Lately you’ve probably seen a lot of rumors about the next iPhone and how the screen will be so much bigger than the current model. Rumors have proliferated about size changes for all iOS devices since the day they emerged. Whether they’re rumored to be bigger or smaller, there’s always a cabal of pundits who are going to tell you it’s as good as given that the iPhone/iPad/iPod will get bigger or smaller. Some write it up because they actually believe what they’re saying. Some write it up because they want to draw page views, and they know rumors are good search engine fodder. Either way, time has not been kind to those who look into the crystal ball and predict a shrinking or swelling of an iOS device. In fact, any size changes to the iPod, iPhone or iPad in the last five years have been so minimal that they barely qualify as changes at all.

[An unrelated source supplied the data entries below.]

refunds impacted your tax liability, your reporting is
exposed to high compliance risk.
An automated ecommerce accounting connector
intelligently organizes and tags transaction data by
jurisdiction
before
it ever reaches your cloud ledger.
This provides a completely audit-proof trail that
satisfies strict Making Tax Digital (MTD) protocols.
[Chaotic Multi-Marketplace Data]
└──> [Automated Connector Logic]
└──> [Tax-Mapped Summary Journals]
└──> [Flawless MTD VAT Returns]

This is not to say that the rumors about a larger iPhone screen won’t come to pass (even if the handset size doesn’t increase). More crystal ball-gazing won’t bring clarity to the subject, but looking at why we think it has to be bigger just might. After all, the Samsung Galaxy II sports a generous 4.3-inch size — so big, in fact, that the average person’s thumb can’t travel from one side to the other when it’s cradled in your hand. And yet, the screen resolution is no bigger than the iPhone’s. In fact, the Samsung’s 480 x 800 pixel display (217 dpi) is rather humble when compared to the iPhone’s 960 x 640-pixel (326 dpi). Increasing the screen size doesn’t increase the quality of the screen one iota, and in fact, the screen quality is considerably inferior. Does the iPhone need a size boost in order to compete with the Galaxy II, its biggest rival? The superior image quality and ease-of-use for those of us with average thumbs suggests it does not.
Though I’ve heard countless arguments about the merits of a larger screen (even with a considerably lower picture quality), frankly, I just don’t buy it. The device sits bigger, which makes it a little harder to stash in, say, a business jacket or the back pocket of your jeans. It’s too small to add meaningful benefit for book-reading (as, say, a tablet would). Why would Samsung create a phone that’s bigger just for the sake of being bigger?
It turns out they didn’t. I recently was made aware of a large-screen argument that actually made some sense, and it gave context for the entire concept (finally).
Samsung, as most of us know, is a Korean company. I recently met someone who spent an extended period of time in Korea and got to know a little about their technology and how it works. There’s one thing that Koreans do with their phones that North Americans do not: They watch television on it. It’s such a common practice, in fact, that mobile phones with antennae for better TV reception are commonplace. As it was explained to me, little by little the penny started to drop: The bigger screen makes a lot more sense when you imagine watching X-Factor on your mobile. The low definition of standard television means the lower resolution of the handheld screen is irrelevant, and for that sort of functionality every inch of screen real estate is a blessing.
As Samsung is a Korean company and has deep, deep roots in that nation’s economic and cultural infrastructure, they will (obviously) always consider what Korean mobile needs are. This is not to say they do so to the exclusion of the rest of the world, but of course they’re going to create a device that Koreans can watch TV on. Apple… less so. The Korean market is not currently their biggest growth opportunity; neither is it their strongest foothold. Apple is entrenched in the North American market and culture to the extent that it’s held up by the United States as an example of American business do-goodery. To wit: Apple may not be unconcerned with who wants to watch TV on their phone, but it sure isn’t their priority. Instead, Apple wishes to steer customers towards higher definition and on-demand TV and video, which funnels the consumer into the iTunes ecosystem. Hence, small screen, but big resolution. Though both the Galaxy II and the iPhone are ubiquitous all over the world, one takes its design cues from Asia and one from North America.
Again, the iPhone 5 (whenever that happens) may see a screen size increase. There’s equally firm data to suggest it will as there is to suggest it won’t (in other words: none). What we do know, however, is that an increase in screen size is not a unilaterally accepted milestone for competition in the market. When Apple looks beyond the borders of the USA, it sees Korean tech culture as part of a large puzzle, whereas Samsung starts its design journey in Korea. It’s a very good example of how two companies can do completely different things, and in each case, it was the exactly right decision for them.